2.12k stars 373 forks source link

Output format and rescaling #154

Closed tfederico closed 2 years ago

tfederico commented 2 years ago

Hello,

in the documentation you say that when prediction 3d coordinates, the X and Y are "aligned to input image". Could you please explain this in detail? Does it mean that the model outputs something in the range [-1, 1] or [0, 1] and you rescale it based on the image size?

If I wanted to rescale them in the range [-1, 1], should I just divide them by the image width and height respectively? Or do you perform a square cropping (e.g., 256x256) and one should divide the output accordingly?

Also, does [0, 0] correspond to the top left corner of the image?

tfederico commented 2 years ago

Also how do you rescale the Z component?

penincillin commented 2 years ago

The original predictions from SMPL/MANO/SMPL-X use meter as the unit, let say it is p0. We first use estimated weak perspective camera parameters to scale these predictions to input image space, obtaining p1. Since the input images are cropped from the original images, we further rescale the p1 from cropped image space to original image space, obtaining p2. The unit of p0, p1, and p2 are meter, pixel, and pixel, respectively. For z component, it uses the same scale factor as x and y, so that the scaled mesh is still a valid mesh.

tfederico commented 2 years ago

How is the cropping perfomed? Do you crop a N by N pixels square around the center of the bounding box?

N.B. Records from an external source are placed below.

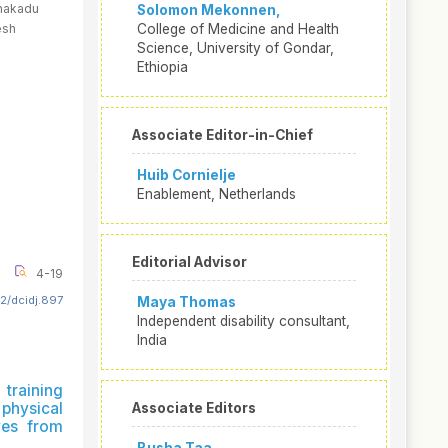
anakadu
Solomon Mekonnen,
esh
College of Medicine and Health
Science, University of Gondar,
Ethiopia
Associate Editor-in-Chief
Huib Cornielje
Enablement, Netherlands
Editorial Advisor
4-19
2/dcidj.897
Maya Thomas
Independent disability consultant,
India
training
hysical
Associate Editors
ives from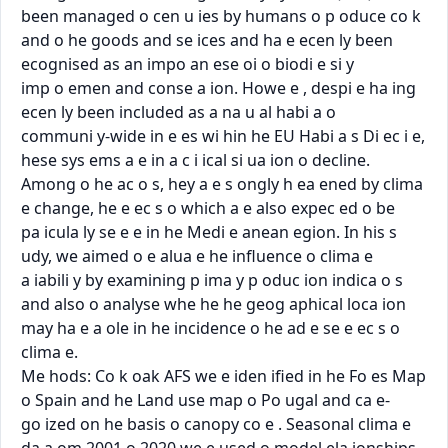
been managed o cen u ies by humans o p oduce co k

and o he goods and se ices and ha e ecen ly been 
ecognised as an impo an ese oi o biodi e si y

imp o emen and conse a ion. Howe e , despi e ha ing 
ecen ly been included as a na u al habi a o

communi y-wide in e es wi hin he EU Habi a s Di ec i e, 
hese sys ems a e in a c i ical si ua ion o decline.

Among o he ac o s, hey a e s ongly h ea ened by clima 
e change, he e ec s o which a e also expec ed o be

pa icula ly se e e in he Medi e anean egion. In his s 
udy, we aimed o e alua e he inﬂuence o clima e

a iabili y by examining p ima y p oduc ion indica o s 
and also o analyse whe he he geog aphical loca ion

may ha e a ole in he incidence o he ad e se e ec s o 
clima e.

Me hods: Co k oak AFS we e iden iﬁed in he Fo es Map 
o Spain and he Land use map o Po ugal and ca e-

go ized on he basis o canopy co e . Seasonal clima e 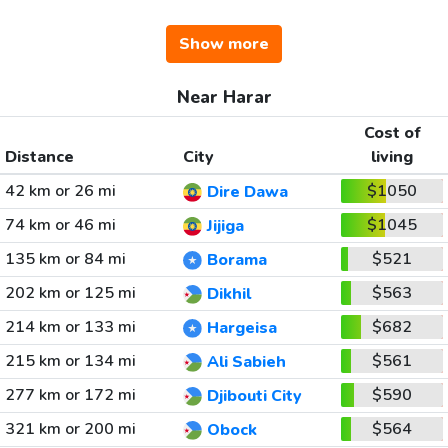
Show more
Near Harar
Cost of
Distance
City
living
42 km or 26 mi
$1050
Dire Dawa
74 km or 46 mi
$1045
Jijiga
135 km or 84 mi
$521
Borama
202 km or 125 mi
$563
Dikhil
214 km or 133 mi
$682
Hargeisa
215 km or 134 mi
$561
Ali Sabieh
277 km or 172 mi
$590
Djibouti City
321 km or 200 mi
$564
Obock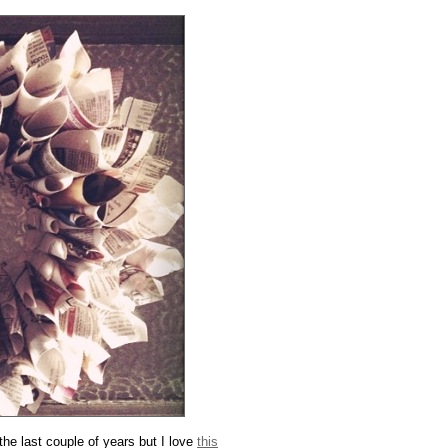
he last couple of years but I love
this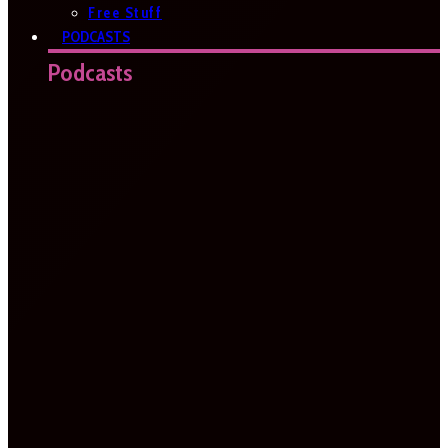
Free Stuff
PODCASTS
Podcasts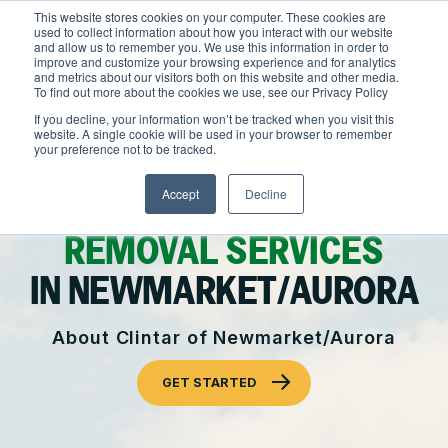
Skip
This website stores cookies on your computer. These cookies are
to
used to collect information about how you interact with our website
content
and allow us to remember you. We use this information in order to
improve and customize your browsing experience and for analytics
and metrics about our visitors both on this website and other media.
Locations
To find out more about the cookies we use, see our Privacy Policy
Outdoor Solutions
If you decline, your information won’t be tracked when you visit this
website. A single cookie will be used in your browser to remember
OUR SERVICES
your preference not to be tracked.
About
COMMERCIAL
Landscape Management
Accept
Decline
Resources
About Clintar
LANDSCAPING AND SNOW
Join Clintar
Snow & Ice Management
Health & Safety
REMOVAL SERVICES
FAQ
Landscape Enhancements
Contact
IN NEWMARKET/AURORA
National Accounts
Parking Lot Maintenance
Careers at Clintar
About Clintar of Newmarket/Aurora
GET A QUOTE
Other Solutions
Own a Franchise
GET STARTED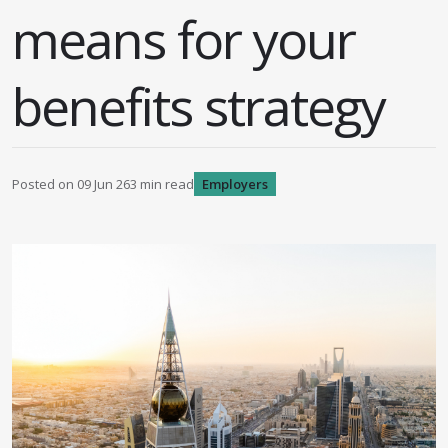
means for your
benefits strategy
Posted on
09 Jun 26
3
min read
Employers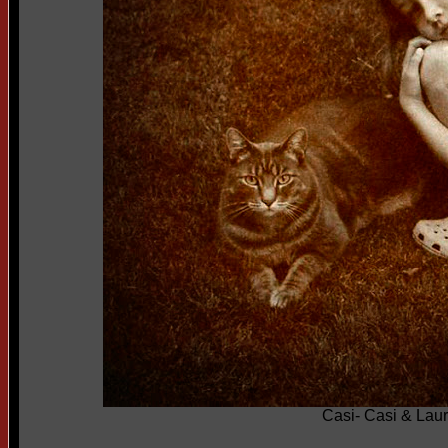
Casi- Casi & Lau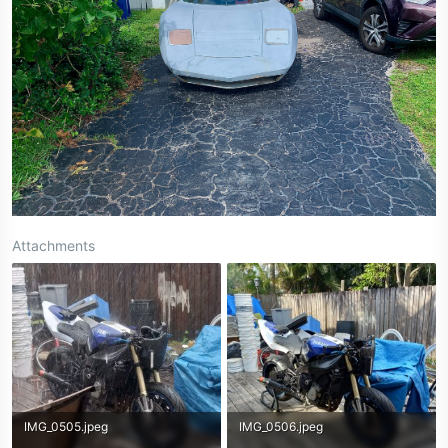
Attachments
IMG_0505.jpeg
IMG_0506.jpeg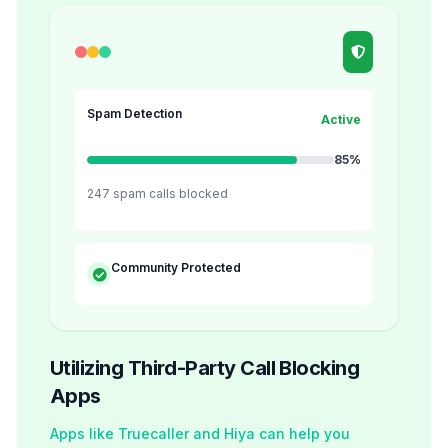
Spam Detection
Active
85%
247 spam calls blocked
Community Protected
Utilizing Third-Party Call Blocking
Apps
Apps like Truecaller and Hiya can help you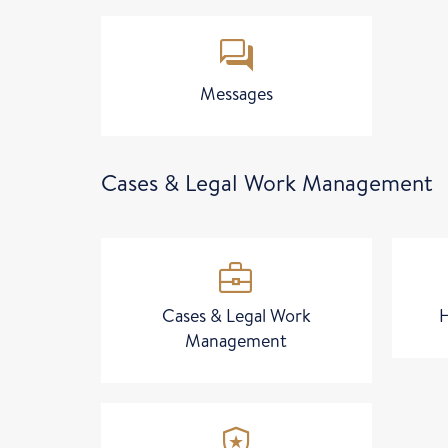
forum
Messages
Cases & Legal Work Management
business_center
Cases & Legal Work
Management
local_police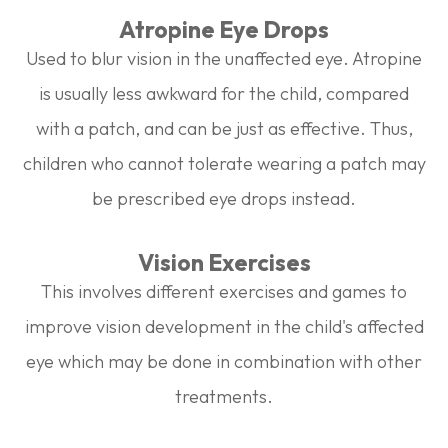
Atropine Eye Drops
Used to blur vision in the unaffected eye. Atropine
is usually less awkward for the child, compared
with a patch, and can be just as effective. Thus,
children who cannot tolerate wearing a patch may
be prescribed eye drops instead.
Vision Exercises
This involves different exercises and games to
improve vision development in the child's affected
eye which may be done in combination with other
treatments.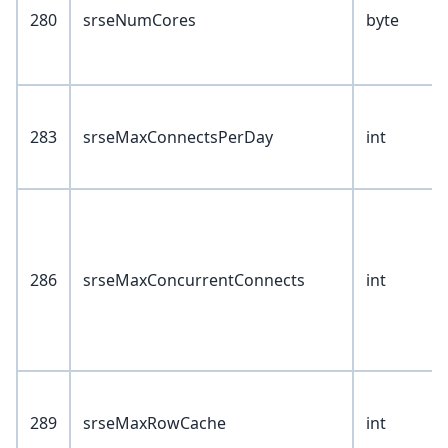
280
srseNumCores
byte
283
srseMaxConnectsPerDay
int
286
srseMaxConcurrentConnects
int
289
srseMaxRowCache
int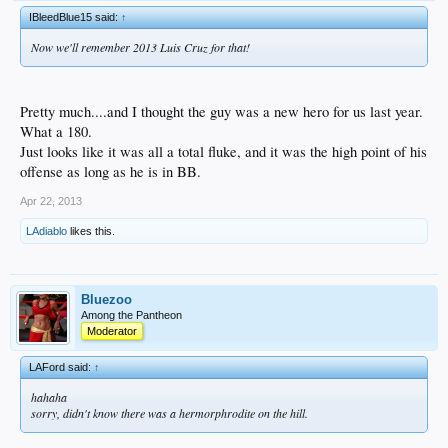
IBleedBlue15 said:
↑
Now we'll remember 2013 Luis Cruz for that!
Pretty much....and I thought the guy was a new hero for us last year.
What a 180.
Just looks like it was all a total fluke, and it was the high point of his
offense as long as he is in BB.
Apr 22, 2013
LAdiablo
likes this.
Bluezoo
Among the Pantheon
Moderator
LAFord said:
↑
hahaha
sorry, didn't know there was a hermorphrodite on the hill.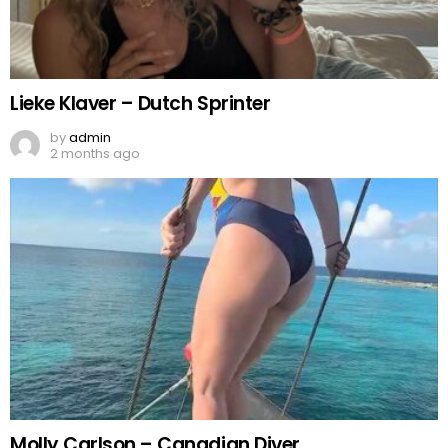
Lieke Klaver – Dutch Sprinter
by
admin
2 months ago
Molly Carlson – Canadian Diver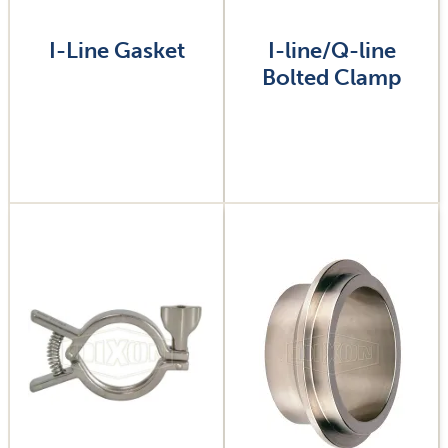
I-Line Gasket
I-line/Q-line
Bolted Clamp
Image
Image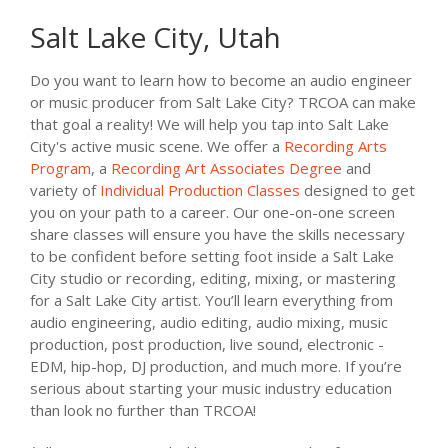
Salt Lake City, Utah
Do you want to learn how to become an audio engineer
or music producer from Salt Lake City? TRCOA can make
that goal a reality! We will help you tap into Salt Lake
City's active music scene. We offer a
Recording Arts
Program
, a
Recording Art Associates Degree
and
variety of
Individual Production Classes
designed to get
you on your path to a career. Our one-on-one screen
share classes will ensure you have the skills necessary
to be confident before setting foot inside a Salt Lake
City studio or recording, editing, mixing, or mastering
for a Salt Lake City artist. You’ll learn everything from
audio engineering, audio editing, audio mixing, music
production, post production, live sound, electronic -
EDM, hip-hop, DJ production, and much more. If you’re
serious about starting your music industry education
than look no further than TRCOA!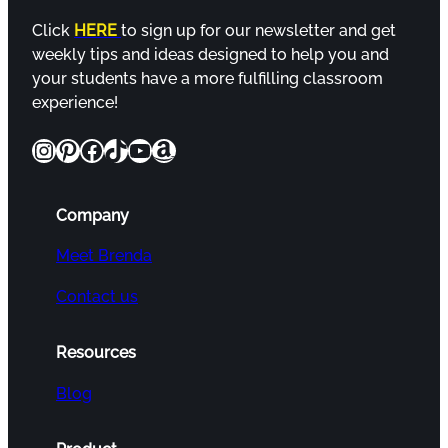
Click
HERE
to sign up for our newsletter and get
weekly tips and ideas designed to help you and
your students have a more fulfilling classroom
experience!
Instagram
Pinterest
Facebook
TikTok
YouTube
Amazon
Company
Meet Brenda
Contact us
Resources
Blog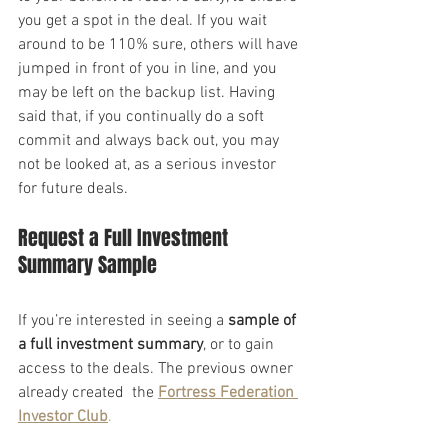
you get a spot in the deal. If you wait 
around to be 110% sure, others will have 
jumped in front of you in line, and you 
may be left on the backup list. Having 
said that, if you continually do a soft 
commit and always back out, you may 
not be looked at, as a serious investor 
for future deals.
Request a Full Investment 
Summary Sample
If you’re interested in seeing a 
sample of 
a full investment summary
, or to gain 
access to the deals. The previous owner 
already created  the 
Fortress Federation 
Investor Club
.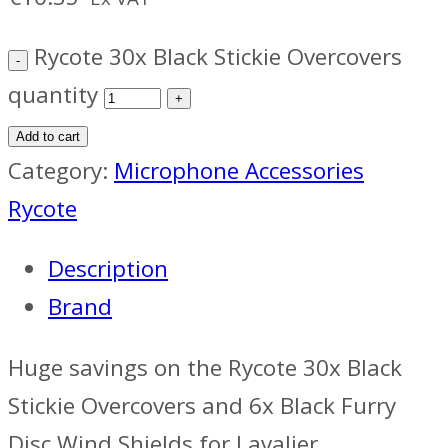
Rycote 30x Black Stickie Overcovers
quantity
Add to cart
Category:
Microphone Accessories
Rycote
Description
Brand
Huge savings on the Rycote 30x Black
Stickie Overcovers and 6x Black Furry
Disc Wind Shields for Lavalier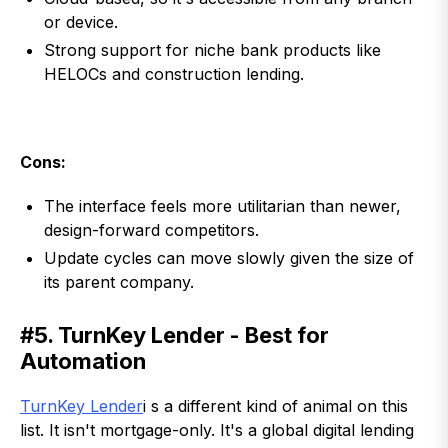
or device.
Strong support for niche bank products like
HELOCs and construction lending.
Cons:
The interface feels more utilitarian than newer,
design-forward competitors.
Update cycles can move slowly given the size of
its parent company.
#5. TurnKey Lender - Best for
Automation
TurnKey Lender
i s a different kind of animal on this
list. It isn't mortgage-only. It's a global digital lending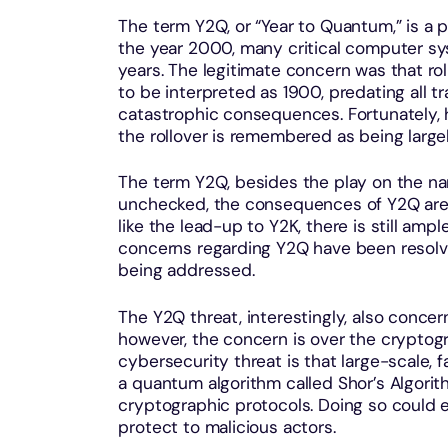
The term Y2Q, or “Year to Quantum,” is a p
the year 2000, many critical computer sys
years. The legitimate concern was that r
to be interpreted as 1900, predating all t
catastrophic consequences. Fortunately, 
the rollover is remembered as being large
The term Y2Q, besides the play on the name,
unchecked, the consequences of Y2Q are a
like the lead-up to Y2K, there is still ampl
concerns regarding Y2Q have been resolve
being addressed.
The Y2Q threat, interestingly, also concer
however, the concern is over the cryptog
cybersecurity threat is that large-scale,
a quantum algorithm called Shor’s Algori
cryptographic protocols. Doing so could 
protect to malicious actors.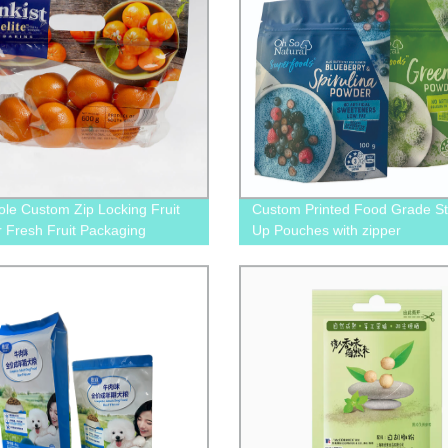
ole Custom Zip Locking Fruit
Custom Printed Food Grade S
r Fresh Fruit Packaging
Up Pouches with zipper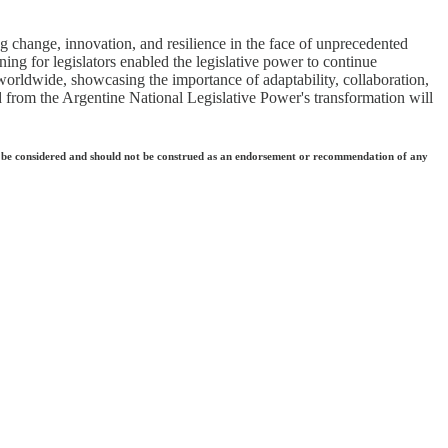
 change, innovation, and resilience in the face of unprecedented
ng for legislators enabled the legislative power to continue
 worldwide, showcasing the importance of adaptability, collaboration,
d from the Argentine National Legislative Power's transformation will
 they be considered and should not be construed as an endorsement or recommendation of any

penincillin commented 2 years ago

@tfederico Cropping is performed through bounding bbox defined as left corner pixels, width, and height.

tfederico commented 2 years ago

To convert the output to SMPL I basically used these functions and revert the order of the operations:

https://github.com/facebookresearch/frankmocap/blob/46de6e745e2c69d130bf5b5f1e1fb1ccc333cfa7/mocap_utils/coordconv.py#L18-L30

https://github.com/facebookresearch/frankmocap/blob/46de6e745e2c69d130bf5b5f1e1fb1ccc333cfa7/mocap_utils/coordconv.py#L33-L47

All the parameters (camera, rescale ration, etc) can be found in the pkl output.